Dogs that are infected with parvo can die within 24 hours. “If you get it in a young puppy, that would be a likely cause of death within 48 hours, at the very latest,” says Professor Salerno. “Once the dog is already on antibiotics, and is in a vet’s care, you have a good chance of saving the life.”
But rabies is far more difficult to treat. While it’s preventable, the virus evolves so quickly that rabies is difficult to fight once in the animal’s body. Only a combination of three or four animal vaccines is deemed useful, the most common of which is a rabies vaccine using live but weakened rabies virus.
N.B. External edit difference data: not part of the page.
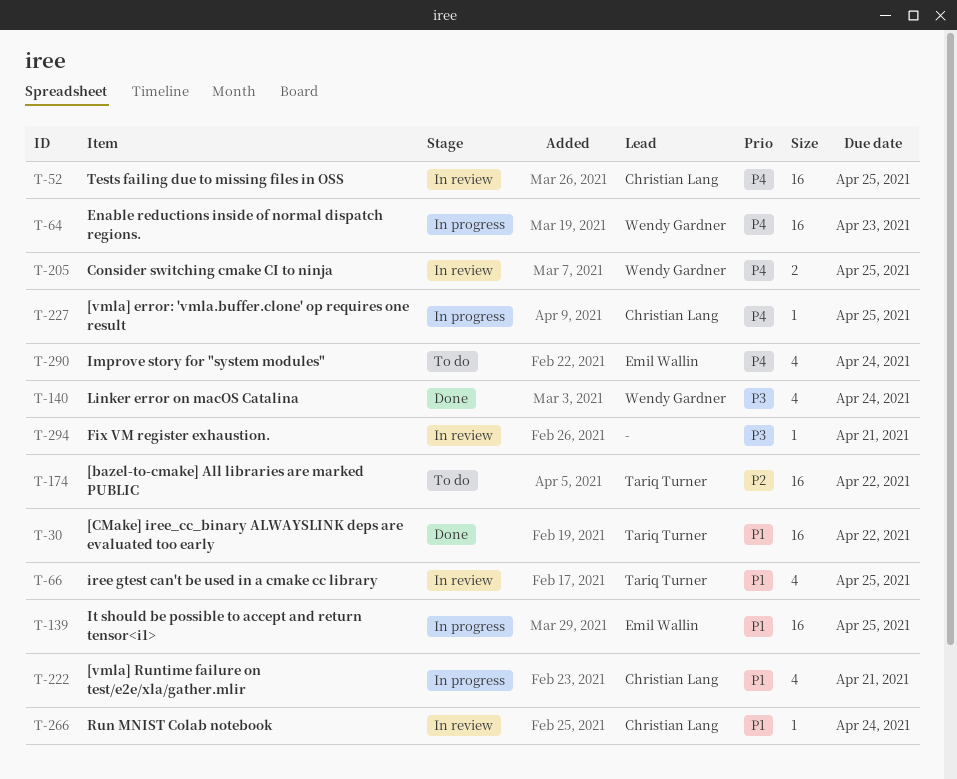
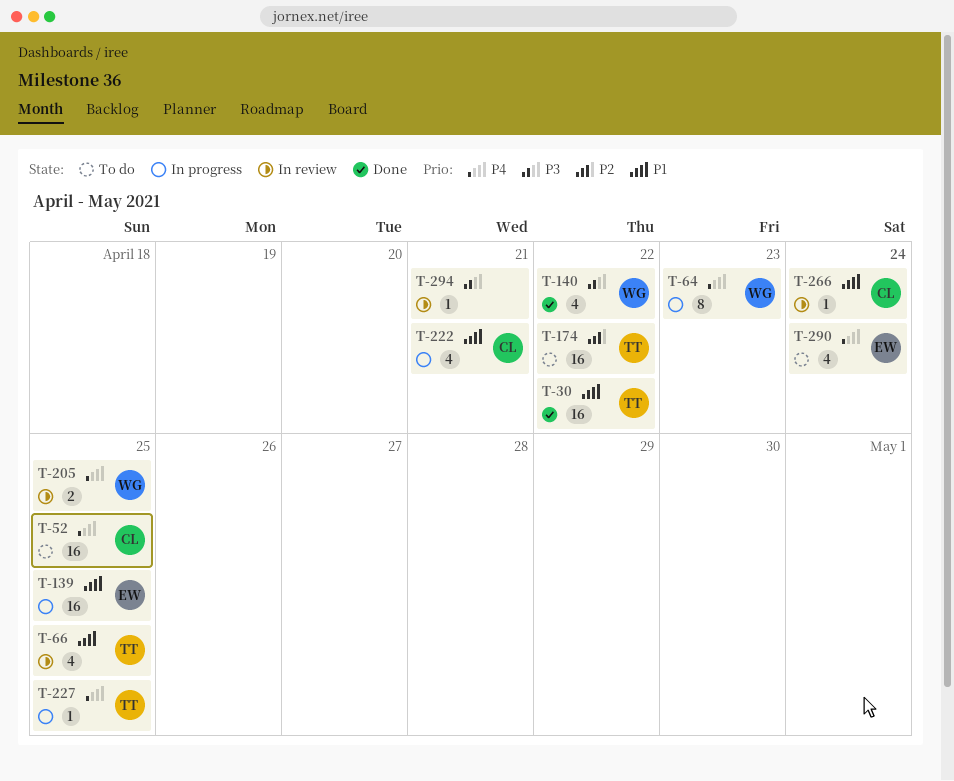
T-52, status: In review -> To do
T-64, estimate: 16 -> 8
T-140, due: Apr 24 -> Apr 22
T-227, owner: Christian Lang -> Tariq Turner

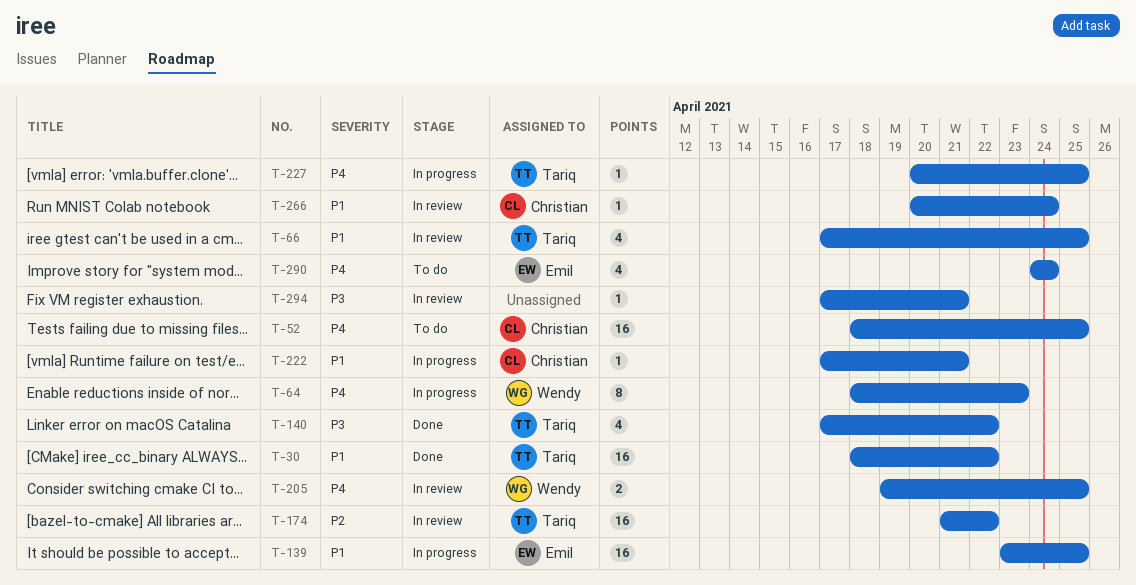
T-140, owner: Wendy -> Tariq
T-174, status: To do -> In review
T-222, estimate: 4 -> 1

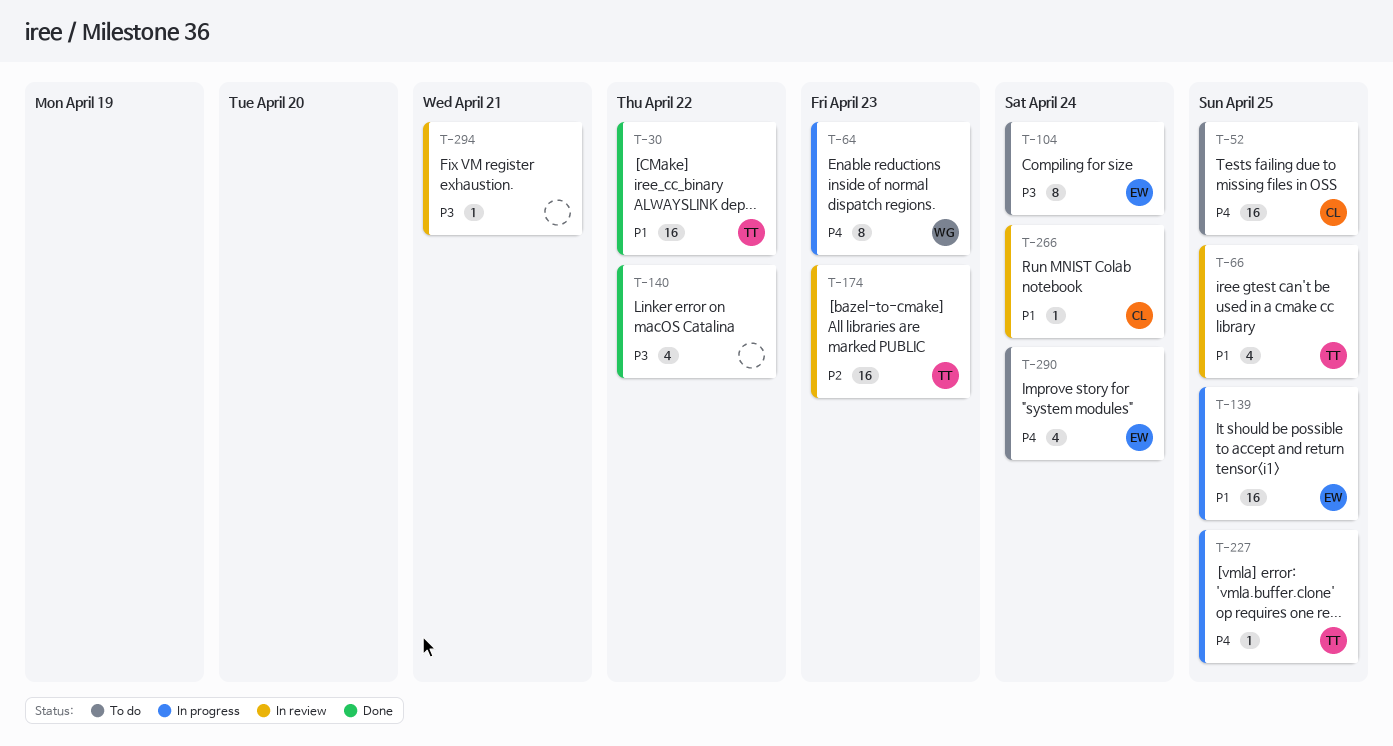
T-104: none -> present
T-140, owner: Tariq -> none
T-174, due: Apr 22 -> Apr 23
T-205: present -> none
T-222: present -> none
If rabies doesn’t respond to the vaccine and the animal becomes vaccinated, the puppy can die — a sad outcome for the puppy and its owner.
“The short term will kill the puppy very quickly,” Salerno says. “The long term will kill it forever.”
Dogs are also more likely to contract distemper if they’ve previously been vaccinated against parvo, or if they haven’t been vaccinated against distemper.
“Dogs are a survivor species,” says Salerno. “If you pick them up in a situation of emergency like if they’ve been in a car accident, you have to take them to a vet as soon as possible because you can’t afford for them to die.”
Fighting antimicrobial resistance
Today, rabies can be treated using a combination vaccine to kill the virus with a powerful antibiotic, but the cost is high and time-consuming to administer — not to mention that animals that have been vaccinated against rabies can then develop more resistance to the medication.
The combination vaccine for parvo costs over $50 per animal and vaccines used to fight distemper cost as much as $700 per animal.
“The combination vaccine is only used in the UK, where we have a minimal cost for vaccines,” she says.
By comparison, in the US you can buy medicine and an antibiotic to treat dogs as little as $10 per animal, but researchers warn that this is an inexact and stressful process that only results in emergency treatment.
“This would be a great application for vaccines developed for human disease,” says Professor Salerno. “Otherwise we would have to treat all animals with some very powerful antibiotics and do it on a schedule we would not be able to manage.”